Fighting Against Discrimination in Provision of Government Services: Other

DRP has also worked to enforce Title II’s and Section 504’s protections by fighting discrimination in the provision of other government services, such as parking and in prisons and public schools.

In 2016, DRP filed Brown v. Borough of Hanover, on behalf of a plaintiff, who has bilateral amputations that substantially limited his ability to walk, against borough to designate a parking space in front of his home for individuals with disabilities. The case settled, and defendant provided a reserved parking space on the street in front of plaintiff’s home, marked by a permanent sign, and agreed not to remove the space unless plaintiff vacates the home

In 2017, DRP filed McLaughlin, et al. v. Borough of Conway, Pennsylvania, on behalf of five residents of Conway Borough who have physical disabilities. The lawsuit alleged that Conway Borough violated the ADA by revoking the designated, reserved accessible parking spaces it had previously authorized in front of the plaintiffs’ homes. DRP successfully resolved the lawsuit, ensuring equal access to on-street residential parking for plaintiffs and other Conway residents with disabilities. Under the consent decree negotiated by DRP, the Borough is required to maintain the plaintiffs’ accessible parking spaces for as long as they need them. In addition, the Borough is required to evaluate any new requests for reserved residential parking spaces for people with disabilities and to grant them when they are necessary and not a fundamental alteration of the Borough’s on-street residential parking program.

In Bethlehem Area School Dist. v. D.Z., this lawsuit was initiated by the School District under the IDEA against our client, a parent of a student with disabilities, to recover its attorneys’ fees related to proceedings allegedly filed by the parent for “improper purposes.” Our client filed counterclaims for, among other things, retaliation in violation of Section 504 of the RA. The jury returned a verdict in favor of our client on the retaliation claim, awarding her $10,000 in compensatory damages, but the judge ruled that our client was liable to the District for its attorneys’ fees related to a single due process proceeding in 2007. As a result of the settlement, the school district paid our client $10,000 to satisfy the judgment, lifted the lien imposed on her property, and paid part of our attorneys’ fees for this case. The settlement imposed no liability on our client to pay any of the school district’s attorneys’ fees and costs.
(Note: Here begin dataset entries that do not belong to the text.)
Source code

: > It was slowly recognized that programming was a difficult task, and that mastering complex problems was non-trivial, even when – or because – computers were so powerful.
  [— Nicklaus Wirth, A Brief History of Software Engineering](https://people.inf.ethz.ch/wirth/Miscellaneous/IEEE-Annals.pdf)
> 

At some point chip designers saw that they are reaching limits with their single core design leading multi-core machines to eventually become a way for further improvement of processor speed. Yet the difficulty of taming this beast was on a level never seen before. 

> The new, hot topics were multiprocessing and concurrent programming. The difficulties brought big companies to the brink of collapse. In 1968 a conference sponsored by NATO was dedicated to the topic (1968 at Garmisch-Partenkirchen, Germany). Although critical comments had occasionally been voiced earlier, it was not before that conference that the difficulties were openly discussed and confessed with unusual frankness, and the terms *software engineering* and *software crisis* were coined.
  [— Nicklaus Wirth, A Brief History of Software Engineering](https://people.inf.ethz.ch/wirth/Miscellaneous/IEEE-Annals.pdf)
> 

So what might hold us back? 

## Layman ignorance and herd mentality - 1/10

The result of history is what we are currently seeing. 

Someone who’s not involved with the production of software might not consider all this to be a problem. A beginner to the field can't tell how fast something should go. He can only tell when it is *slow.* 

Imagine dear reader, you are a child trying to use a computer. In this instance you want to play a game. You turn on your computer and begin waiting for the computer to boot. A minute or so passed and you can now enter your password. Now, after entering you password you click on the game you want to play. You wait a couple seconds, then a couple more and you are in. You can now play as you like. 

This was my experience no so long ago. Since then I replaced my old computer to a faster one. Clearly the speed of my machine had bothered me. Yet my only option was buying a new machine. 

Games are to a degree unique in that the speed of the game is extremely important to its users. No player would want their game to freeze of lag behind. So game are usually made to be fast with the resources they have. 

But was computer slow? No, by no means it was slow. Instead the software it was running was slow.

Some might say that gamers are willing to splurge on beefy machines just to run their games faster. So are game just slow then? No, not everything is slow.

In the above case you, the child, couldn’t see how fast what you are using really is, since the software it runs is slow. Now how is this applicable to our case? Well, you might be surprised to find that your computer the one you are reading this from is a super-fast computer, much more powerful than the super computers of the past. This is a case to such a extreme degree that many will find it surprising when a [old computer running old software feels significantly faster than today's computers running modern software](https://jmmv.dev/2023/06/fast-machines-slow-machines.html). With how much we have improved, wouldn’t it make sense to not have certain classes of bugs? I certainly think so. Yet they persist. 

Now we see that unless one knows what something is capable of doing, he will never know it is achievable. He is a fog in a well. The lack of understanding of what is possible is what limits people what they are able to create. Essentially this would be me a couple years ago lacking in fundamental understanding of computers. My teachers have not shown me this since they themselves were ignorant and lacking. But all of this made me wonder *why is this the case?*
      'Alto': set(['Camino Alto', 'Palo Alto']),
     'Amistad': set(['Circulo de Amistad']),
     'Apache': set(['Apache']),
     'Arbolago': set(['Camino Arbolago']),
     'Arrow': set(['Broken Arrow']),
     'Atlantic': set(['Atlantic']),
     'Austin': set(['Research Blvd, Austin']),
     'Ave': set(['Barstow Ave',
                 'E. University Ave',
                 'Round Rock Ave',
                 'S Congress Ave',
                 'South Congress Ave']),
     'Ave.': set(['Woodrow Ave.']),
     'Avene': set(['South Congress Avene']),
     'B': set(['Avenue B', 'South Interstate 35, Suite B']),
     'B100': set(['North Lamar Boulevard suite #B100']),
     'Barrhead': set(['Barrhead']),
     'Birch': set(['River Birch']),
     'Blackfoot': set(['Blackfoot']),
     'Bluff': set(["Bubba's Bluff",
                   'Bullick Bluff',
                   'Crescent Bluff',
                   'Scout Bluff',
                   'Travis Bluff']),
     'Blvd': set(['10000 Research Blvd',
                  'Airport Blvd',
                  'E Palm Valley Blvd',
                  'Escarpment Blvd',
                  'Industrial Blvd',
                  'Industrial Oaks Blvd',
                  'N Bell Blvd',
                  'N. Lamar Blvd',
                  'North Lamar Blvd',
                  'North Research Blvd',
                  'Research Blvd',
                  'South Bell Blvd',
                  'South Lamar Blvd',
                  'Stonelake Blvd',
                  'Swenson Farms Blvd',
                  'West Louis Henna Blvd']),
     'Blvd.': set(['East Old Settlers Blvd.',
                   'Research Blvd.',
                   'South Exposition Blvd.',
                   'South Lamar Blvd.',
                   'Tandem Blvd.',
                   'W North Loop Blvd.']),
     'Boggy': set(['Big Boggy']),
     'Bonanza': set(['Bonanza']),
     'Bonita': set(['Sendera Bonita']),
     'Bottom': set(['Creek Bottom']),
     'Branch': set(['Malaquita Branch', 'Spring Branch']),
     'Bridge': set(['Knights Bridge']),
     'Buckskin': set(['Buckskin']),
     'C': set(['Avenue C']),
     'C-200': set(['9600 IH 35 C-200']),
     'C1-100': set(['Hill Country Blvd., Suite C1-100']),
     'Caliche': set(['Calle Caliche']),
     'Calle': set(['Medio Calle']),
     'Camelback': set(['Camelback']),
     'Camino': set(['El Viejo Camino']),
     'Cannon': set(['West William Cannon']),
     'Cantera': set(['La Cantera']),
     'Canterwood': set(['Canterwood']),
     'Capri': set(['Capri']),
In Purcell v. Pennsylvania Dep’t of Corrections, DRP was appointed by the court to represent a state inmate with Tourette’s syndrome and physical disabilities who alleged the prison violated Title II of the ADA by failing to make reasonable modifications in its policies, practices, and procedures. Specifically, the client alleged that the prison did not allow him to return to his cell when necessary to suppress tics caused by his Tourette’s syndrome and was not allowed to sit during inmate counts. DRP also alleged that the Department violated Title II of the ADA by failing to designate an ADA coordinator to ensure compliance with the ADA. The court denied the Department’s motion for summary judgment, holding that the Department is required to appoint an ADA coordinator for prisoner-related ADA issues. After this court ruling, the Department agreed to settle the case by appointing an ADA coordinator, modifying its handbook concerning grievance procedures, and paying damages to our client.